Only history could tell you certain truths. Puddles of shadow darkened the streets from failed street lamps. The truth was people were slow to learn, if they ever truly did. A stiff-necked bunch, the lot of humanity, destined to repeat their follies, re-live the same hurts, and need the same healing.
  The Indianapolis Metropolitan Police Department announced that it would soon open a command center within the Phoenix Apartments. Captain Octavia Burke was put in charge over it. The recent spate of tragic deaths awoke the city to the forgotten blight within itself, where poverty and crime had been given free rein. There were talks of organizing crime patrols and offer job training and mentoring programs. Community leaders applauded themselves, joined in choruses of a community coming together and staying together.
  (120 Degrees of) Knowledge Allah's gait dipped with each step of his limp. The pain bothered him more when rain threatened. No clouds dotted the skies but he knew a storm was coming. The mathematics of circles. The sidewalk stopped abruptly giving way to a worn-down-to-the-dirt grass path which cut in front of the beginnings of a construction site.
  To little trumpeting, the mayor announced the ground-breaking on a new set of apartments. A high-rise with an emphasis on security. Camlann. The Camlann Apartments.
 
Though not a playwright himself, with no gift for words or even the subtleties of speech because those sprung from understanding the human condition, the human heart, and he'd stopped trying to be human long ago. But he understood the gift. How writers often stood outside of their own lives, watching people, the intricacies of their interactions, the interplay of bodies and language as they danced around certain truths. Observers in their own lives, unable or unwilling to live them, contenting themselves to scribble their accumulated elucidations in lieu of having to participate in the messy thing called life. And he pitied them.
  Merle saw things with the double vision and distance of a writer. He saw the here and now, but he also saw the story being played out and the characters, the roles, they played out. He knew his part in the greater scheme of things and he pitied himself.
  Merle withdrew a bud from the inner pocket of his coat and dug his finger into the earth. A squirrel ran up to him then stopped, scratching around for an acorn.
  "Sir Rupert. Where have you been?
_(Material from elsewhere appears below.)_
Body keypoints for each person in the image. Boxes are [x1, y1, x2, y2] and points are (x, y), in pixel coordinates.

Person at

The days were dark and dangerous, not the time to be running around willy-nilly."
  The squirrel rested on its haunches, turning its head left and right on the look-out for predatory eyes.
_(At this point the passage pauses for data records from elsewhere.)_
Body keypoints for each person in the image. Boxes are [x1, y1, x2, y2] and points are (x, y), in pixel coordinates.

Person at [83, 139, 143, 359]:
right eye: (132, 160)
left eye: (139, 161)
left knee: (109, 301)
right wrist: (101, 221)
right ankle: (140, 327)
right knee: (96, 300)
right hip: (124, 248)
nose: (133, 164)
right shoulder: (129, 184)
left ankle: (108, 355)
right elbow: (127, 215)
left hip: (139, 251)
  "We must take care of the old ones. Preserve the ways as best we can." Placing the bud within the hole, Merle gently folded the pile back over it. It was his seed to plant, but he hoped the next age treated Green better than this one had. He thought of King and his brethren with a pang of regret as he understood how things had to end.
  That was the way. The streets had their own legends, their own magic.